** What to produce **
Type out the entries below again, character for character.
[Data under study Boundary: Start]
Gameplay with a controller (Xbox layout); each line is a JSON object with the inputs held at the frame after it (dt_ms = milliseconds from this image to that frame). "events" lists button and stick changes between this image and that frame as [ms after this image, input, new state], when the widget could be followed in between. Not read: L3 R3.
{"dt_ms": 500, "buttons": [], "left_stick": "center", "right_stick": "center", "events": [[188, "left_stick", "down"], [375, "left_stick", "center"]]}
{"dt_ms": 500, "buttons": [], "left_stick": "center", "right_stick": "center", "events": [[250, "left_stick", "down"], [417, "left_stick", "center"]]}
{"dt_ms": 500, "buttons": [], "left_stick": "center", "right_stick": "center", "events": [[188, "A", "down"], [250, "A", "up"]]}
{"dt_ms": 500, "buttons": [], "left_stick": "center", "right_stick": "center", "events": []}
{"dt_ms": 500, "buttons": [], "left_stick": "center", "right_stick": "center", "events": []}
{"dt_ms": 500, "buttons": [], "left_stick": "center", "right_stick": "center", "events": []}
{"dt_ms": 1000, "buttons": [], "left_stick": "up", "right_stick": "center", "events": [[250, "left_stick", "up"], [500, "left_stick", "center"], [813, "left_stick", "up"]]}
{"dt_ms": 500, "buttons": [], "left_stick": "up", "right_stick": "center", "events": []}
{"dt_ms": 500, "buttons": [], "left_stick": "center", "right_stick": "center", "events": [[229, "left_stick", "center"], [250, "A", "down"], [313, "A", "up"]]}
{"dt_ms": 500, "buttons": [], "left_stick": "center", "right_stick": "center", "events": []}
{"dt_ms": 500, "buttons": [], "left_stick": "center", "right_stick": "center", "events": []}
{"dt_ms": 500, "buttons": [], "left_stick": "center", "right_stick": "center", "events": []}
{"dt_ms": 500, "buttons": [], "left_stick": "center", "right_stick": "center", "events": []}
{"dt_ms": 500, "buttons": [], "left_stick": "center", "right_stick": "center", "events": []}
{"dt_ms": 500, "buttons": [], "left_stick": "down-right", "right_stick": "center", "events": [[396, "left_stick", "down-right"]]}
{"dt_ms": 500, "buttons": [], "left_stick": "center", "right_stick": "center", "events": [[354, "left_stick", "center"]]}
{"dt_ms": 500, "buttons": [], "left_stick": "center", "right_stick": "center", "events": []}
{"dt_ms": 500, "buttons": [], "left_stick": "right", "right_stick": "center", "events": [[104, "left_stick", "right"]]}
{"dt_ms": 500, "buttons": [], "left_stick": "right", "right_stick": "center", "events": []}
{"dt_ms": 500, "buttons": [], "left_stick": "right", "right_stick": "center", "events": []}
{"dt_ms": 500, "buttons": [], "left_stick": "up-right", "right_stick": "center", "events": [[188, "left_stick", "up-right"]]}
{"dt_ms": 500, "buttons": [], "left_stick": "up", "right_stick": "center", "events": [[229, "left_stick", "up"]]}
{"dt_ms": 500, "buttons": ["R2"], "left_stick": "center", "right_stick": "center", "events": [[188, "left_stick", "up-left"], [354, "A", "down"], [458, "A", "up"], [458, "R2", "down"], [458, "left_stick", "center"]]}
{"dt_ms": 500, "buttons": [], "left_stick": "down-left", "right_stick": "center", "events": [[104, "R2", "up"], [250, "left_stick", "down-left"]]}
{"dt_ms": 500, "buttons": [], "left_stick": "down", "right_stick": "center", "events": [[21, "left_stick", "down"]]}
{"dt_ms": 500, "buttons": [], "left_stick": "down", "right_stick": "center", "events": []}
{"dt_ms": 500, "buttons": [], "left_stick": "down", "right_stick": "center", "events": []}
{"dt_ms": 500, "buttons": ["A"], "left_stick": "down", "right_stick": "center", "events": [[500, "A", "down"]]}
[Data under study Boundary: End]
** Task response **
Gameplay with a controller (Xbox layout); each line is a JSON object with the inputs held at the frame after it (dt_ms = milliseconds from this image to that frame). "events" lists button and stick changes between this image and that frame as [ms after this image, input, new state], when the widget could be followed in between. Not read: L3 R3.
{"dt_ms": 500, "buttons": [], "left_stick": "center", "right_stick": "center", "events": [[188, "left_stick", "down"], [375, "left_stick", "center"]]}
{"dt_ms": 500, "buttons": [], "left_stick": "center", "right_stick": "center", "events": [[250, "left_stick", "down"], [417, "left_stick", "center"]]}
{"dt_ms": 500, "buttons": [], "left_stick": "center", "right_stick": "center", "events": [[188, "A", "down"], [250, "A", "up"]]}
{"dt_ms": 500, "buttons": [], "left_stick": "center", "right_stick": "center", "events": []}
{"dt_ms": 500, "buttons": [], "left_stick": "center", "right_stick": "center", "events": []}
{"dt_ms": 500, "buttons": [], "left_stick": "center", "right_stick": "center", "events": []}
{"dt_ms": 1000, "buttons": [], "left_stick": "up", "right_stick": "center", "events": [[250, "left_stick", "up"], [500, "left_stick", "center"], [813, "left_stick", "up"]]}
{"dt_ms": 500, "buttons": [], "left_stick": "up", "right_stick": "center", "events": []}
{"dt_ms": 500, "buttons": [], "left_stick": "center", "right_stick": "center", "events": [[229, "left_stick", "center"], [250, "A", "down"], [313, "A", "up"]]}
{"dt_ms": 500, "buttons": [], "left_stick": "center", "right_stick": "center", "events": []}
{"dt_ms": 500, "buttons": [], "left_stick": "center", "right_stick": "center", "events": []}
{"dt_ms": 500, "buttons": [], "left_stick": "center", "right_stick": "center", "events": []}
{"dt_ms": 500, "buttons": [], "left_stick": "center", "right_stick": "center", "events": []}
{"dt_ms": 500, "buttons": [], "left_stick": "center", "right_stick": "center", "events": []}
{"dt_ms": 500, "buttons": [], "left_stick": "down-right", "right_stick": "center", "events": [[396, "left_stick", "down-right"]]}
{"dt_ms": 500, "buttons": [], "left_stick": "center", "right_stick": "center", "events": [[354, "left_stick", "center"]]}
{"dt_ms": 500, "buttons": [], "left_stick": "center", "right_stick": "center", "events": []}
{"dt_ms": 500, "buttons": [], "left_stick": "right", "right_stick": "center", "events": [[104, "left_stick", "right"]]}
{"dt_ms": 500, "buttons": [], "left_stick": "right", "right_stick": "center", "events": []}
{"dt_ms": 500, "buttons": [], "left_stick": "right", "right_stick": "center", "events": []}
{"dt_ms": 500, "buttons": [], "left_stick": "up-right", "right_stick": "center", "events": [[188, "left_stick", "up-right"]]}
{"dt_ms": 500, "buttons": [], "left_stick": "up", "right_stick": "center", "events": [[229, "left_stick", "up"]]}
{"dt_ms": 500, "buttons": ["R2"], "left_stick": "center", "right_stick": "center", "events": [[188, "left_stick", "up-left"], [354, "A", "down"], [458, "A", "up"], [458, "R2", "down"], [458, "left_stick", "center"]]}
{"dt_ms": 500, "buttons": [], "left_stick": "down-left", "right_stick": "center", "events": [[104, "R2", "up"], [250, "left_stick", "down-left"]]}
{"dt_ms": 500, "buttons": [], "left_stick": "down", "right_stick": "center", "events": [[21, "left_stick", "down"]]}
{"dt_ms": 500, "buttons": [], "left_stick": "down", "right_stick": "center", "events": []}
{"dt_ms": 500, "buttons": [], "left_stick": "down", "right_stick": "center", "events": []}
{"dt_ms": 500, "buttons": ["A"], "left_stick": "down", "right_stick": "center", "events": [[500, "A", "down"]]}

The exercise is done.